The following press release on the issue was distributed by the AFL-CIO last Thursday:

This morning, registered nurse delegates of the United American Nurses (UAN) National Labor Assembly voted to affiliate with the AFL-CIO, forming an historic partnership with the federation's 64 unions.  The affiliation will officially occur at 11:15 a.m. today, when AFL-CIO President John Sweeney addresses the UAN delegates and congratulated the nurses during their meeting at Washington's Omni Shoreham Hotel.

The UAN is the national union arm of the American Nurses Association (ANA) and includes more than 100,000 registered nurses from state nurses associations or collective bargaining programs in 23 states and in the District of Columbia and the Virgin Islands.  The ANA is the largest and oldest professional association of registered nurses in the country and has had no formal external labor affiliation until this time.

"This new partnership with the AFL-CIO and its member unions can have a tremendous impact on health care in this country," said UAN President Cheryl Johnson, RN. "With their vote to accept our AFL-CIO charter, UAN delegates sent a message loud and clear that we are ready to roll up our sleeves and get down to the business of solving—together—the patient care crisis in this country."

With the addition of the UAN, the AFL-CIO will represent 1.2 million health care workers.  The AFL-CIO also represents the largest organized group of health care consumers, health plan purchasers and frontline health care workers in the U.S. AFL-CIO unions bargain to provide health insurance for more than 40 million workers and family members—accounting for one out of every four Americans with employment-based coverage.

"Together, the UAN and unions of the AFL-CIO can provide a powerful and effective alliance that will take on the current health care system's inadequacies, unfair policies and unsafe conditions that plague both American families and health care workers," said AFL-CIO President John Sweeney.

On May 2, 2000, Sweeney was authorized during a meeting of the AFL-CIO Executive Council to issue a charter to the UAN, pending a vote by the nurses' organization.  Later that day, the UAN's Executive Council unanimously passed a resolution recommending that delegates to the UAN's National Labor Assembly (NLA) take up the charter application to the AFL-CIO when the Assembly convened this month in Washington, DC.  Delegates to the 2000 NLA had resolved to pursue a charter with the AFL-CIO.

"This is an historic day for the UAN," said American Nurses Association (ANA) President Mary Foley, MS, RN.  "We are pleased and proud that the union nurses of the UAN have affiliated with the AFL-CIO—it's a step that is good for nurses, patients and quality health care.  We look forward to joining forces with the AFL-CIO in the fight for better patient care and safe working conditions for nurses."

Johnson of the UAN said nurses are organizing into unions at an increased pace to gain a voice on the job and on behalf of quality patient care, and that giving nurses a voice can address the nationwide staffing crisis. 

"Health care executives, policy makers and the news media are all talking about the critical nursing shortage and the fact that the profession has lost its popularity as a career choice for young women and men," added Sweeney. "But this is a staffing crisis that can be stopped by giving nurses better working conditions, recognition and respect for their professional expertise and appropriate compensation and benefits.

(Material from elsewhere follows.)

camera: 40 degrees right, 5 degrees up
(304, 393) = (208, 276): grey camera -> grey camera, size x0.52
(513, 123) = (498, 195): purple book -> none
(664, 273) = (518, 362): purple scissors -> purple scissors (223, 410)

Hospitals need not look outside this country's borders, but inside their own facilities to solve this shortage, and through their unions, nurses will help them do so."

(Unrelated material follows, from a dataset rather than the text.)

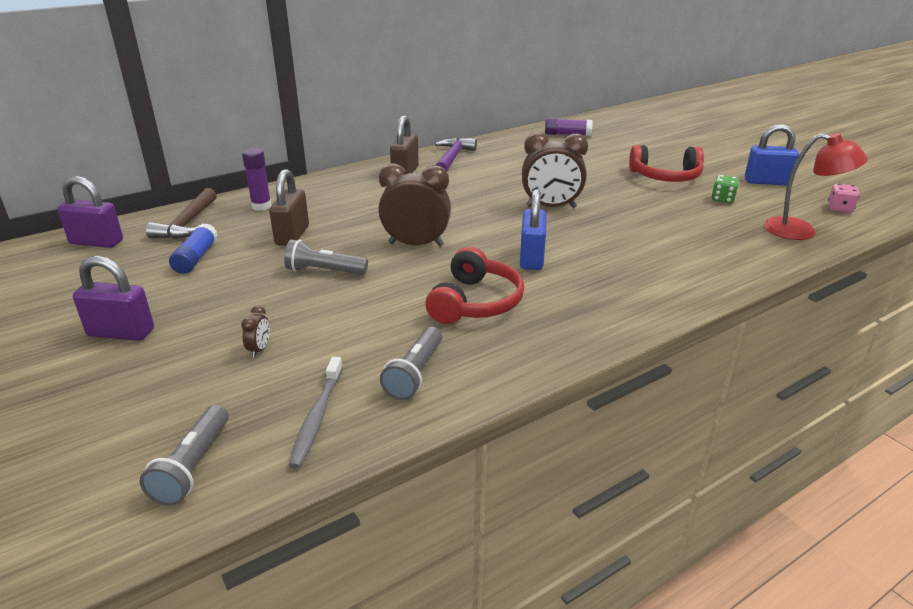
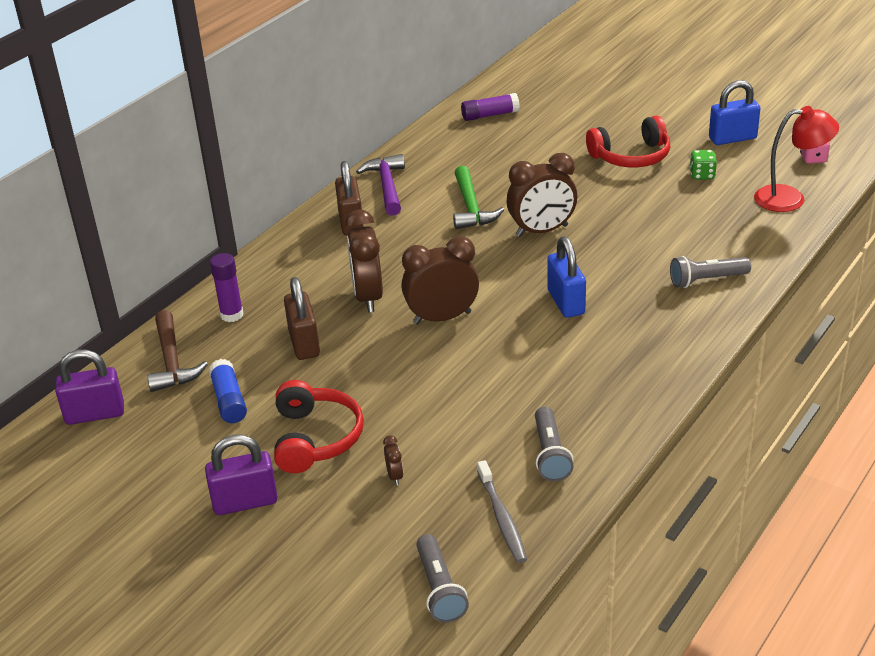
camera: 20 degrees left, 5 degrees up
(324, 271) = (378, 376): grey flashlight -> grey flashlight (706, 280)
(371, 218) = (368, 297): none -> brown clock
(475, 302) = (549, 368): red headphones -> red headphones (316, 438)
(505, 181) = (471, 207): none -> green hammer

According to the findings of a February survey of more than 7,000 registered nurses by the ANA, America's nurses feel that deteriorating working conditions have led to a decline in the quality of nursing care.  Specifically, 75 percent of nurses surveyed feel the quality of nursing care at the facility in which they work has declined over the past two years, while 56 percent of nurses believe that the time they have available for patient care has decreased.  In addition, more than 40 percent of nurses surveyed said they would not feel comfortable having a family member or someone close to them be cared for in the facility in which they work.